**Task details**
Transcribe the data below verbatim from the line with "neck: (784, 874)" to the line with "right hip: (882, 940)". Include both of those lines.

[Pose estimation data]
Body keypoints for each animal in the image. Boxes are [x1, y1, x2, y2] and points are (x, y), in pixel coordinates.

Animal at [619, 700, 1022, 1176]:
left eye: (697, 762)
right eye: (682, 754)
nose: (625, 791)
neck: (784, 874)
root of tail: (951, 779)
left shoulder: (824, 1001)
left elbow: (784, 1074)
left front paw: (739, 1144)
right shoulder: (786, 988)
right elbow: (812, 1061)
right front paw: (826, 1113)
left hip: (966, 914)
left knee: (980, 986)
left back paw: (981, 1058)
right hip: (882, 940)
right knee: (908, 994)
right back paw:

**Expected answer**
neck: (784, 874)
root of tail: (951, 779)
left shoulder: (824, 1001)
left elbow: (784, 1074)
left front paw: (739, 1144)
right shoulder: (786, 988)
right elbow: (812, 1061)
right front paw: (826, 1113)
left hip: (966, 914)
left knee: (980, 986)
left back paw: (981, 1058)
right hip: (882, 940)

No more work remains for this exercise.